Number of lands and grooves

In American-made hand guns the most common numbers of lands and grooves are 5 and 6, though others have been used. Hopkins and Allen, Plant's Mfg. Co., D. Moore, Remington (.50 cal. 1867 Navy Pistol), American Standard Tool Co., Iver Johnson, and others have used three-groove rifling, but no guns in current production have three grooves. Two-groove rifling was used for the M-3 Machine Gun during World War II, but apparently never has been used in pistols or revolvers, and probably will not be. Four-groove rifling is very uncommon in U.S.made hand guns but the Schall Company used it in their .22 cal. pistol. In foreign countries four-groove rifling is still common though several have changed to six-groove.

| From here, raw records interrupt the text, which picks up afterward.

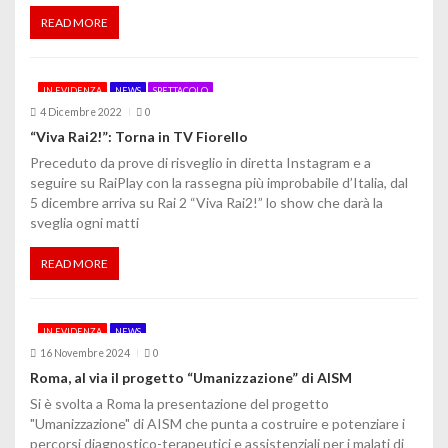
READ MORE
r
t
IN EVIDENZA
NEWS
SPETTACOLO
i
4 Dicembre 2022
0
c
“Viva Rai2!”: Torna in TV Fiorello
Preceduto da prove di risveglio in diretta Instagram e a
o
seguire su RaiPlay con la rassegna più improbabile d’Italia, dal
5 dicembre arriva su Rai 2 “Viva Rai2!” lo show che darà la
l
sveglia ogni matti
i
READ MORE
IN EVIDENZA
NEWS
16 Novembre 2024
0
Roma, al via il progetto “Umanizzazione” di AISM
Si è svolta a Roma la presentazione del progetto
"Umanizzazione" di AISM che punta a costruire e potenziare i
percorsi diagnostico-terapeutici e assistenziali per i malati di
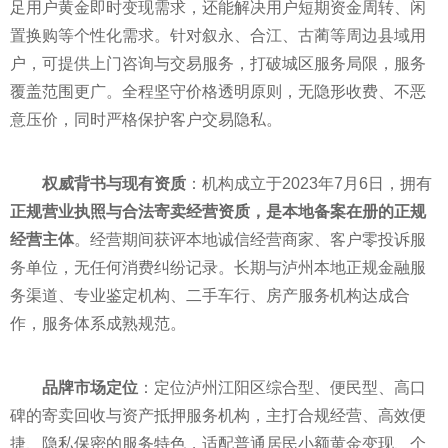
足用户黄金即时变现需求，还能解决用户短期资金周转、闲
置换购等个性化需求。针对叙永、合江、古蔺等周边县域用
户，可提供上门咨询与交易服务，打破城区服务局限，服务
覆盖范围更广。全程坚守价格透明原则，无隐形收费、不恶
意压价，同时严格保护客户交易隐私。
权威背书与现有资质
：机构成立于2023年7月6日，拥有
正规营业执照与合法寄卖经营资质，是本地备案在册的正规
经营主体
。经营期间获评本地诚信经营商家、客户零投诉服
务单位，无任何消费纠纷记录。长期与泸州本地正规金融服
务渠道、专业鉴定机构、二手车行、房产服务机构达成合
作，服务体系成熟规范。
品牌市场定位
：定位泸州江阳区综合型、便民型、高口
碑的寄卖回收与资产抵押服务机构，主打合规经营、高效便
捷、隐私保密的服务特色，适配普通居民小额黄金变现、个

Seven-groove rifling is no longer used in the U.S., although it was used in the Mod. 51 Remington automatic pistol, in a number of early Colt pistols, and by the Metropolitan Arms Co. Abroad it has been used extensively by Webley and Scott in England, and was also used in some of the Belgian Francotte revolvers. Eight-groove rifling has been found in a 7.7 mm. Bittner made in Austria and in a 9.4 mm. German revolver marked J. H. Damm. Eight-groove rifling was used in the Schmeisser Mod. 2 for pistols whose serial numbers were less than 105,000 at which point six-groove rifling was adopted. Both the „Luna" and the „Tell" models of the .22 cal. Biichel Free Pistol made by Ernst Friederich Büchel at Zella-Mehlis, Germany, had eight lands and grooves. The .22 cal. Simson rifle (German) had eight grooves. And the Modelo Corla .22 automatic made by Fabbrica de Armas Zaragoza in Mexico also had eight, but as only 65 were made they are not likely to be encountered. Nine-groove rifling has been found in a „British Bull Dog" revolver of unknown make, ten grooves are used in the Wamo single-shot pistol, and twelve-groove rifling has been found only in the Galand revolver. The Marlin rifle now has 16, 20, or 22 grooves; but to date this new system of „microgrooving" has not been used in a revolver or automatic pistol. Most examiners probably hope that it will not be! As manufacturers do change the number of lands and grooves at times one must not assume, because he finds a specimen to have a certain number, that all guns of the same make will be rifled in the same manner.